(Transcribed page contents)
>>>>
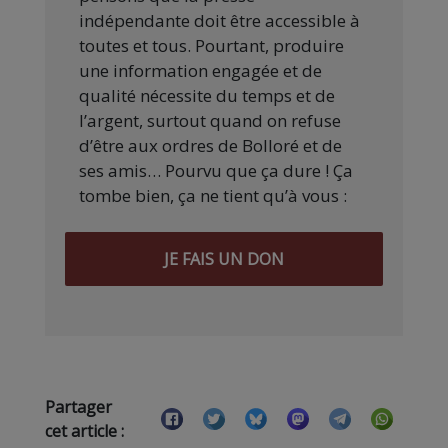
indépendante doit être accessible à
toutes et tous. Pourtant, produire
une information engagée et de
qualité nécessite du temps et de
l’argent, surtout quand on refuse
d’être aux ordres de Bolloré et de
ses amis… Pourvu que ça dure ! Ça
tombe bien, ça ne tient qu’à vous :
JE FAIS UN DON
Partager
cet article :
<<<<
• _WORK TO COMPLETE_
Report every line from the rows above that contains the word "être", copying each such line in full.

• _ANSWER_
indépendante doit être accessible à
d’être aux ordres de Bolloré et de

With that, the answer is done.